-- start --

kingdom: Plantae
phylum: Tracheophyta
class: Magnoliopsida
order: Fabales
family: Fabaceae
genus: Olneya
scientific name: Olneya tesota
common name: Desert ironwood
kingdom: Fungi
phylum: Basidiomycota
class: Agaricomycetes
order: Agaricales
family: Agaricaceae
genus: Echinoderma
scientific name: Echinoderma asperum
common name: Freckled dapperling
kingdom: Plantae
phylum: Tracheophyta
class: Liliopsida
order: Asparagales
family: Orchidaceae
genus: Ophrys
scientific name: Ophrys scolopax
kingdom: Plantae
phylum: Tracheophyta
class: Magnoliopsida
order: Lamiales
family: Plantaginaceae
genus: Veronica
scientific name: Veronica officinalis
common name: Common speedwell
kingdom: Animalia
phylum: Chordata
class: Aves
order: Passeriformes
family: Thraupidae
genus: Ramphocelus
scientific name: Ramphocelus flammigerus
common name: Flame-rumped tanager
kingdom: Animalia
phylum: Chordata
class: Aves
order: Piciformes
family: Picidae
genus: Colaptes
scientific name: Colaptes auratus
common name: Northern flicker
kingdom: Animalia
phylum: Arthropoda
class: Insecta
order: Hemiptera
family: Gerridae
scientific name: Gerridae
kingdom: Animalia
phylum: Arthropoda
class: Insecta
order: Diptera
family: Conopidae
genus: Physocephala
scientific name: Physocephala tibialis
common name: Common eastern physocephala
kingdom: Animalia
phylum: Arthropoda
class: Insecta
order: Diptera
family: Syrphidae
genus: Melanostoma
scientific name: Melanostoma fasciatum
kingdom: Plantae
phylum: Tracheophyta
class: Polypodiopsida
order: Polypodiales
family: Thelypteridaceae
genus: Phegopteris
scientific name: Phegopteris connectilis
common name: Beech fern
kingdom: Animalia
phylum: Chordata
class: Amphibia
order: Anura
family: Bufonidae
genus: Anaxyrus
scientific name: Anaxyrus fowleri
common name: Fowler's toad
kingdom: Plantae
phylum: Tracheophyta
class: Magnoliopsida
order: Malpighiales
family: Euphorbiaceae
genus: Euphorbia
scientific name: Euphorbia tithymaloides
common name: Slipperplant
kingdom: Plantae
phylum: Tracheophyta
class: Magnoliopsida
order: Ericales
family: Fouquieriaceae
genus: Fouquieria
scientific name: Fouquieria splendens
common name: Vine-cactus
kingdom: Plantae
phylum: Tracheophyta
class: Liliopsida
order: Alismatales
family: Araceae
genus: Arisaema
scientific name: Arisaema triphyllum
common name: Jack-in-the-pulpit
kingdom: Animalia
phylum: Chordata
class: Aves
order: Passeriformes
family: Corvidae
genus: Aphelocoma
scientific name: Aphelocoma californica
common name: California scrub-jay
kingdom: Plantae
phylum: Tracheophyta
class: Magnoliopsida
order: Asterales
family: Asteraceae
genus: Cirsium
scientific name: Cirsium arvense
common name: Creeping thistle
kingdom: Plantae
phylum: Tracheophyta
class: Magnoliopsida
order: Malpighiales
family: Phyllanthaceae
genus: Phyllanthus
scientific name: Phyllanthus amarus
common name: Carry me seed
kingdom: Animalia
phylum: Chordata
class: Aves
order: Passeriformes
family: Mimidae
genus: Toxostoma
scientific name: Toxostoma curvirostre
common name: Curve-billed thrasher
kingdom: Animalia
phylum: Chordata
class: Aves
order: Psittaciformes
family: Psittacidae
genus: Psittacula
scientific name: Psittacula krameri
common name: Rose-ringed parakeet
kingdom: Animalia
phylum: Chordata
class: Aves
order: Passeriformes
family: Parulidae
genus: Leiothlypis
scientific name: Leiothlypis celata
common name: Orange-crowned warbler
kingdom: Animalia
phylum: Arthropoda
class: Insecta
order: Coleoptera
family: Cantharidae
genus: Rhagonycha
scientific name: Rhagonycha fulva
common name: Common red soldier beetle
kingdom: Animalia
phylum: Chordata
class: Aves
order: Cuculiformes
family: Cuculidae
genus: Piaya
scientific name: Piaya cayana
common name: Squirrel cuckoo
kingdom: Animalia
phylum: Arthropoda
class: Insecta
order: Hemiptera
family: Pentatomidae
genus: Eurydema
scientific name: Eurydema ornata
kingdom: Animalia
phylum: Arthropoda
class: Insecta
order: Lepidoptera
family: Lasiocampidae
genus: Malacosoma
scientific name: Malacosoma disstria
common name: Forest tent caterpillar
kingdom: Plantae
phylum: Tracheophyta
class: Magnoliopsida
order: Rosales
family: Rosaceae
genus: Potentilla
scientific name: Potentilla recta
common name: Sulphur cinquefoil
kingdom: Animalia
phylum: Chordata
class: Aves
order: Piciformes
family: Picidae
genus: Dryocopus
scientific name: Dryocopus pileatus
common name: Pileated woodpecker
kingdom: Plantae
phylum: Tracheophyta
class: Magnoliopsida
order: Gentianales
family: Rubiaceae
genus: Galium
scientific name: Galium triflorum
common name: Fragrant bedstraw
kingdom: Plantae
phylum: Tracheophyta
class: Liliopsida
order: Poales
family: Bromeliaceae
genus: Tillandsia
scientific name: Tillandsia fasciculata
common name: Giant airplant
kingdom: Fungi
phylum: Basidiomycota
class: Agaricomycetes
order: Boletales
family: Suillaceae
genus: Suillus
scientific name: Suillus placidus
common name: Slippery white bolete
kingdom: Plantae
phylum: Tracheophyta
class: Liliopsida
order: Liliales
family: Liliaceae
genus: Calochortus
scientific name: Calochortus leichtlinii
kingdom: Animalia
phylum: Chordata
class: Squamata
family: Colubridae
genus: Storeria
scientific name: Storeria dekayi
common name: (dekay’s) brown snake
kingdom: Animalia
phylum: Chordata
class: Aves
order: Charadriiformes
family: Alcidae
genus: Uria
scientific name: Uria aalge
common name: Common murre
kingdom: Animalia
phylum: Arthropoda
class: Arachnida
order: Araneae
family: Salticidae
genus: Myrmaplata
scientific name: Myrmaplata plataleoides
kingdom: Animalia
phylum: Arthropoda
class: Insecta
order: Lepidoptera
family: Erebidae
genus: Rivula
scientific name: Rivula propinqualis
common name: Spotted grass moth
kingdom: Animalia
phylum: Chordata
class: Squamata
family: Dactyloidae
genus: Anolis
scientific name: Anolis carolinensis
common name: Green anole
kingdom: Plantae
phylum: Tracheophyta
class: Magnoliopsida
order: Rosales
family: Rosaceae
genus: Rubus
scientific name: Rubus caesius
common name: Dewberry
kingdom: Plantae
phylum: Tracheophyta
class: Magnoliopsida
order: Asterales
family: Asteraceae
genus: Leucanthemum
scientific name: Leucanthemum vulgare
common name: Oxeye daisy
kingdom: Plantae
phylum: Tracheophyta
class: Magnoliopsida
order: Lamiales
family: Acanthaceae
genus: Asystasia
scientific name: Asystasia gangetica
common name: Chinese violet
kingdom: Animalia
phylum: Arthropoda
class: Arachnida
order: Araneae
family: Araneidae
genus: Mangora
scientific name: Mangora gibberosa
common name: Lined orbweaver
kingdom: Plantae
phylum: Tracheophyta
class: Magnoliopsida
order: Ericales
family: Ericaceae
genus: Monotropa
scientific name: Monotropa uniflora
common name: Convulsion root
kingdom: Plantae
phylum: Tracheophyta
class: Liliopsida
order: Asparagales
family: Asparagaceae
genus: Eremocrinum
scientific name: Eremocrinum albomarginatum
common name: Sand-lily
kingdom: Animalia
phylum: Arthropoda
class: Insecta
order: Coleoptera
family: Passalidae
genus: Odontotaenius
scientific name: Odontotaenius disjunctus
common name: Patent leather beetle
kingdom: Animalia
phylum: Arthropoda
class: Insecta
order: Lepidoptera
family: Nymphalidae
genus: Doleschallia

-- end --

Set problem: Please copy every line of the items above word for word, in the same order.

Solution to this exercise:
kingdom: Plantae
phylum: Tracheophyta
class: Magnoliopsida
order: Fabales
family: Fabaceae
genus: Olneya
scientific name: Olneya tesota
common name: Desert ironwood
kingdom: Fungi
phylum: Basidiomycota
class: Agaricomycetes
order: Agaricales
family: Agaricaceae
genus: Echinoderma
scientific name: Echinoderma asperum
common name: Freckled dapperling
kingdom: Plantae
phylum: Tracheophyta
class: Liliopsida
order: Asparagales
family: Orchidaceae
genus: Ophrys
scientific name: Ophrys scolopax
kingdom: Plantae
phylum: Tracheophyta
class: Magnoliopsida
order: Lamiales
family: Plantaginaceae
genus: Veronica
scientific name: Veronica officinalis
common name: Common speedwell
kingdom: Animalia
phylum: Chordata
class: Aves
order: Passeriformes
family: Thraupidae
genus: Ramphocelus
scientific name: Ramphocelus flammigerus
common name: Flame-rumped tanager
kingdom: Animalia
phylum: Chordata
class: Aves
order: Piciformes
family: Picidae
genus: Colaptes
scientific name: Colaptes auratus
common name: Northern flicker
kingdom: Animalia
phylum: Arthropoda
class: Insecta
order: Hemiptera
family: Gerridae
scientific name: Gerridae
kingdom: Animalia
phylum: Arthropoda
class: Insecta
order: Diptera
family: Conopidae
genus: Physocephala
scientific name: Physocephala tibialis
common name: Common eastern physocephala
kingdom: Animalia
phylum: Arthropoda
class: Insecta
order: Diptera
family: Syrphidae
genus: Melanostoma
scientific name: Melanostoma fasciatum
kingdom: Plantae
phylum: Tracheophyta
class: Polypodiopsida
order: Polypodiales
family: Thelypteridaceae
genus: Phegopteris
scientific name: Phegopteris connectilis
common name: Beech fern
kingdom: Animalia
phylum: Chordata
class: Amphibia
order: Anura
family: Bufonidae
genus: Anaxyrus
scientific name: Anaxyrus fowleri
common name: Fowler's toad
kingdom: Plantae
phylum: Tracheophyta
class: Magnoliopsida
order: Malpighiales
family: Euphorbiaceae
genus: Euphorbia
scientific name: Euphorbia tithymaloides
common name: Slipperplant
kingdom: Plantae
phylum: Tracheophyta
class: Magnoliopsida
order: Ericales
family: Fouquieriaceae
genus: Fouquieria
scientific name: Fouquieria splendens
common name: Vine-cactus
kingdom: Plantae
phylum: Tracheophyta
class: Liliopsida
order: Alismatales
family: Araceae
genus: Arisaema
scientific name: Arisaema triphyllum
common name: Jack-in-the-pulpit
kingdom: Animalia
phylum: Chordata
class: Aves
order: Passeriformes
family: Corvidae
genus: Aphelocoma
scientific name: Aphelocoma californica
common name: California scrub-jay
kingdom: Plantae
phylum: Tracheophyta
class: Magnoliopsida
order: Asterales
family: Asteraceae
genus: Cirsium
scientific name: Cirsium arvense
common name: Creeping thistle
kingdom: Plantae
phylum: Tracheophyta
class: Magnoliopsida
order: Malpighiales
family: Phyllanthaceae
genus: Phyllanthus
scientific name: Phyllanthus amarus
common name: Carry me seed
kingdom: Animalia
phylum: Chordata
class: Aves
order: Passeriformes
family: Mimidae
genus: Toxostoma
scientific name: Toxostoma curvirostre
common name: Curve-billed thrasher
kingdom: Animalia
phylum: Chordata
class: Aves
order: Psittaciformes
family: Psittacidae
genus: Psittacula
scientific name: Psittacula krameri
common name: Rose-ringed parakeet
kingdom: Animalia
phylum: Chordata
class: Aves
order: Passeriformes
family: Parulidae
genus: Leiothlypis
scientific name: Leiothlypis celata
common name: Orange-crowned warbler
kingdom: Animalia
phylum: Arthropoda
class: Insecta
order: Coleoptera
family: Cantharidae
genus: Rhagonycha
scientific name: Rhagonycha fulva
common name: Common red soldier beetle
kingdom: Animalia
phylum: Chordata
class: Aves
order: Cuculiformes
family: Cuculidae
genus: Piaya
scientific name: Piaya cayana
common name: Squirrel cuckoo
kingdom: Animalia
phylum: Arthropoda
class: Insecta
order: Hemiptera
family: Pentatomidae
genus: Eurydema
scientific name: Eurydema ornata
kingdom: Animalia
phylum: Arthropoda
class: Insecta
order: Lepidoptera
family: Lasiocampidae
genus: Malacosoma
scientific name: Malacosoma disstria
common name: Forest tent caterpillar
kingdom: Plantae
phylum: Tracheophyta
class: Magnoliopsida
order: Rosales
family: Rosaceae
genus: Potentilla
scientific name: Potentilla recta
common name: Sulphur cinquefoil
kingdom: Animalia
phylum: Chordata
class: Aves
order: Piciformes
family: Picidae
genus: Dryocopus
scientific name: Dryocopus pileatus
common name: Pileated woodpecker
kingdom: Plantae
phylum: Tracheophyta
class: Magnoliopsida
order: Gentianales
family: Rubiaceae
genus: Galium
scientific name: Galium triflorum
common name: Fragrant bedstraw
kingdom: Plantae
phylum: Tracheophyta
class: Liliopsida
order: Poales
family: Bromeliaceae
genus: Tillandsia
scientific name: Tillandsia fasciculata
common name: Giant airplant
kingdom: Fungi
phylum: Basidiomycota
class: Agaricomycetes
order: Boletales
family: Suillaceae
genus: Suillus
scientific name: Suillus placidus
common name: Slippery white bolete
kingdom: Plantae
phylum: Tracheophyta
class: Liliopsida
order: Liliales
family: Liliaceae
genus: Calochortus
scientific name: Calochortus leichtlinii
kingdom: Animalia
phylum: Chordata
class: Squamata
family: Colubridae
genus: Storeria
scientific name: Storeria dekayi
common name: (dekay’s) brown snake
kingdom: Animalia
phylum: Chordata
class: Aves
order: Charadriiformes
family: Alcidae
genus: Uria
scientific name: Uria aalge
common name: Common murre
kingdom: Animalia
phylum: Arthropoda
class: Arachnida
order: Araneae
family: Salticidae
genus: Myrmaplata
scientific name: Myrmaplata plataleoides
kingdom: Animalia
phylum: Arthropoda
class: Insecta
order: Lepidoptera
family: Erebidae
genus: Rivula
scientific name: Rivula propinqualis
common name: Spotted grass moth
kingdom: Animalia
phylum: Chordata
class: Squamata
family: Dactyloidae
genus: Anolis
scientific name: Anolis carolinensis
common name: Green anole
kingdom: Plantae
phylum: Tracheophyta
class: Magnoliopsida
order: Rosales
family: Rosaceae
genus: Rubus
scientific name: Rubus caesius
common name: Dewberry
kingdom: Plantae
phylum: Tracheophyta
class: Magnoliopsida
order: Asterales
family: Asteraceae
genus: Leucanthemum
scientific name: Leucanthemum vulgare
common name: Oxeye daisy
kingdom: Plantae
phylum: Tracheophyta
class: Magnoliopsida
order: Lamiales
family: Acanthaceae
genus: Asystasia
scientific name: Asystasia gangetica
common name: Chinese violet
kingdom: Animalia
phylum: Arthropoda
class: Arachnida
order: Araneae
family: Araneidae
genus: Mangora
scientific name: Mangora gibberosa
common name: Lined orbweaver
kingdom: Plantae
phylum: Tracheophyta
class: Magnoliopsida
order: Ericales
family: Ericaceae
genus: Monotropa
scientific name: Monotropa uniflora
common name: Convulsion root
kingdom: Plantae
phylum: Tracheophyta
class: Liliopsida
order: Asparagales
family: Asparagaceae
genus: Eremocrinum
scientific name: Eremocrinum albomarginatum
common name: Sand-lily
kingdom: Animalia
phylum: Arthropoda
class: Insecta
order: Coleoptera
family: Passalidae
genus: Odontotaenius
scientific name: Odontotaenius disjunctus
common name: Patent leather beetle
kingdom: Animalia
phylum: Arthropoda
class: Insecta
order: Lepidoptera
family: Nymphalidae
genus: Doleschallia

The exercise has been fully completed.